Dental crowns and impression systems of various sorts have been proposed in the past. For example, U.S. Pat. No. 6,769,913 describes a device for taking dental impressions. The device includes impression cap having an injection port configured to receive material in an inner cavity.
U.S. Pat. No. 4,492,579 shows a dental crown substrate formed of a noble-based metal formed over a thin metal foil substrate. A veneering material such as porcelain is then coated over the substrate.
U.S. Pat. Nos. 4,992,049, 5,314,335, and 5,538,429 teach dental crowns utilizing a base of metallic mesh or stranded material covered by a veneer of porcelain.
U.S. Pat. Nos. 3,058,216, 3,375,582, 4,392,829, 4,846,718, 5,624,261, 6,106,295 and 7,008,229 describe dental crowns utilizing metal or plastic as a coping which is veneered by porcelain or plastic material.
U.S. Pat.
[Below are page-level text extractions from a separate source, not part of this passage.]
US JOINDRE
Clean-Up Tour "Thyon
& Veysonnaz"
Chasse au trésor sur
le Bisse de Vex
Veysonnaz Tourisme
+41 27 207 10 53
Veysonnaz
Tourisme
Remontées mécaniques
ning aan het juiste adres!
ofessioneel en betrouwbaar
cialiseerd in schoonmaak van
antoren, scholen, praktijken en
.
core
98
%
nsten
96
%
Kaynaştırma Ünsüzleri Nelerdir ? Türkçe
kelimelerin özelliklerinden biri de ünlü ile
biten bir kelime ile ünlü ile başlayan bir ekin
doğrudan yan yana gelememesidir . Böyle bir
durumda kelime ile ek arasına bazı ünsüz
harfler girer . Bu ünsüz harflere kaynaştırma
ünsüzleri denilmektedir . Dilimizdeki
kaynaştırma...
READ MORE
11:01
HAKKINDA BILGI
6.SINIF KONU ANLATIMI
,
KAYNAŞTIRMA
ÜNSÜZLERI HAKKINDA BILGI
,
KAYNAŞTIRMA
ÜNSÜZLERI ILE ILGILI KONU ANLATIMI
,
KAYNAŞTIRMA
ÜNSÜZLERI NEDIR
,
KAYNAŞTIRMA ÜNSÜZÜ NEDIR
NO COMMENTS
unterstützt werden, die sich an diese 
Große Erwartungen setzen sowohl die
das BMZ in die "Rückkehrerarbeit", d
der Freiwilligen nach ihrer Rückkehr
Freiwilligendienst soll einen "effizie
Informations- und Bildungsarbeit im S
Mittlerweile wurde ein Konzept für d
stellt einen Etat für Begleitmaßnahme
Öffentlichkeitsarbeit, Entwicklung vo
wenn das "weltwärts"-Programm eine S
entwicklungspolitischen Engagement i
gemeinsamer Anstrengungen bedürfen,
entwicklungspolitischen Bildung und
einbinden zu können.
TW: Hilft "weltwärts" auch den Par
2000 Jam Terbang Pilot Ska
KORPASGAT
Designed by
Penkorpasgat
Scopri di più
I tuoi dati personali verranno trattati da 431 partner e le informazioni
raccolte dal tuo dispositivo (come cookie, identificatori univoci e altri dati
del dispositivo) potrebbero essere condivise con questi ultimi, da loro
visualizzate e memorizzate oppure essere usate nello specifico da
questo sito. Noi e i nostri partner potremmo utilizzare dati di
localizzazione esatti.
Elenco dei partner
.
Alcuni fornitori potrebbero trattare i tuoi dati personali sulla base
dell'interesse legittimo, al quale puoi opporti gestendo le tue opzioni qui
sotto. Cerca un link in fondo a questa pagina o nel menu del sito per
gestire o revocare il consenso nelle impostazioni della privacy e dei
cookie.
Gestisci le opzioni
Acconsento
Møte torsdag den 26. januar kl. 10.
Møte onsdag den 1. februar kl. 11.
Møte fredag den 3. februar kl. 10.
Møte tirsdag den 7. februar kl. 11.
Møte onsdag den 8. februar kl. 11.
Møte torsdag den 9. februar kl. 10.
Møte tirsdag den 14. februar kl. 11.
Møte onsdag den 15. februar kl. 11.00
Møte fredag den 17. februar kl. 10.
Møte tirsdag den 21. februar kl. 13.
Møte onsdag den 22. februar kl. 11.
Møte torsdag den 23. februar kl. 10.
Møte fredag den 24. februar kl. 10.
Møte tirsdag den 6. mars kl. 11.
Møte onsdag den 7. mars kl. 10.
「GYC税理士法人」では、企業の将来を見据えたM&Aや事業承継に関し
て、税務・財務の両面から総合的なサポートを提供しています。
No. 6,663,390 illustrates a ceramic prosthesis in which a metallic core is provided for attachment to an implant in the patient's mouth. A ceramic crown of porcelain zirconia, or polymeric material then covers the extending metallic core.
U.S. Pat. No. 1,609,549 shows a telescopic tooth crown in which the interior of the crown includes a number of indents to aid in the adhesion of the inner and outer shells of the crown.
U.S. Pat. No. 4,766,704 discloses machining a crown from a ceramic blank.
United States Published Patent Application No. US2006/0154211 describes a pediatric crown which may be prefabricated in various sizes and shapes for primary dentition. Porcelain has been employed as a outer crown material due to aesthetic appeal.
U.S. Pat. No. 6,638,069 shows a shaping cap using a matrix material including fillers such as zirconia mixed with silica and titanium dioxide.
U.S. Pat. No. 5,775,913 shows an acrylic material filled with quartz or silicon dioxide, called Artglass.
U.S. Pat. No. 6,592,373 shows a crown formed form an injection molded acetal homopolymer.
U.S. Pat. No. 6,974,323 describes a micromechanically acting retention pattern formed by a laser in a zirconia composition implant abutment and dental restoration.
WO 2007/046693 describes a method for increasing the bond strength of stabilized zirconia to another substance.
The disclosures of each of the above references are incorporated by reference herein.
A pre-fabricated strong crown for pedodontic and veterinary applications and process for making the same would be a notable advance in the dental field.